***** Records supplied *****

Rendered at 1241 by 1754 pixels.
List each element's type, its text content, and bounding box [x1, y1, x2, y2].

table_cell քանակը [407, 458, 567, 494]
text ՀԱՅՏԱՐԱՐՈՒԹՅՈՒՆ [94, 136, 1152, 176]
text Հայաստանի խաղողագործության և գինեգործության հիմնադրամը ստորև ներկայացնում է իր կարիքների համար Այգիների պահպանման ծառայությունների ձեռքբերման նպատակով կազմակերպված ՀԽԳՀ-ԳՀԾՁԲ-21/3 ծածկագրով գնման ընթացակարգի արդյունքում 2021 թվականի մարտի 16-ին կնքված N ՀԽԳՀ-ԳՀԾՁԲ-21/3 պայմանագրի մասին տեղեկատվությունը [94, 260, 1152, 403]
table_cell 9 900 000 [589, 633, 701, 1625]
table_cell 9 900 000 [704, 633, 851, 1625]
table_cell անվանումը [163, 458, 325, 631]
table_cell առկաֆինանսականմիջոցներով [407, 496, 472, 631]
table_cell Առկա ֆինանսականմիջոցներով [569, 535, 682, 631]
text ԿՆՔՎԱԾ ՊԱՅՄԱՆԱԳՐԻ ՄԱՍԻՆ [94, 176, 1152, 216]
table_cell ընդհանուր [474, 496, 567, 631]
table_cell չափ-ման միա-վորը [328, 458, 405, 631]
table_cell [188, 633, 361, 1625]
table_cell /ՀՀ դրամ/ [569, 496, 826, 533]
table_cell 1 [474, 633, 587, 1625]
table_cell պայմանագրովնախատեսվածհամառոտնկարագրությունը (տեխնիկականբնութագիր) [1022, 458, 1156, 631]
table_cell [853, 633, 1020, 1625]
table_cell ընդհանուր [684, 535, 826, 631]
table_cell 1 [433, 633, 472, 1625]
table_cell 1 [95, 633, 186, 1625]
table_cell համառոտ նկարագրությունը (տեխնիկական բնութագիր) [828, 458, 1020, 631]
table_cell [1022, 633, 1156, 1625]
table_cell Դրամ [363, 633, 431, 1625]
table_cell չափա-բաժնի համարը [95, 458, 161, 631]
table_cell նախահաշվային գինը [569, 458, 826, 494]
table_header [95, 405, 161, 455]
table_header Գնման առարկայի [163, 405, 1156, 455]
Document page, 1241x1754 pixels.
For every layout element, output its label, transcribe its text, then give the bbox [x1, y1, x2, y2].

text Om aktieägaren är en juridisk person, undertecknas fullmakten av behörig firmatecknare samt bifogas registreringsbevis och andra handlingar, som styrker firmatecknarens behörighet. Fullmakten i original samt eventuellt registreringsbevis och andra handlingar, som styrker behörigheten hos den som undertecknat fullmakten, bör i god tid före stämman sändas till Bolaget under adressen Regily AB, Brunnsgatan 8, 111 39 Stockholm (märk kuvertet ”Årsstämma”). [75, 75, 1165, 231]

*****

**Exercise objective:** Pick out and copy the lines of the entries that hold the string "pixels".

**Result of the exercise:**
Rendered at 1241 by 1754 pixels.
Document page, 1241x1754 pixels.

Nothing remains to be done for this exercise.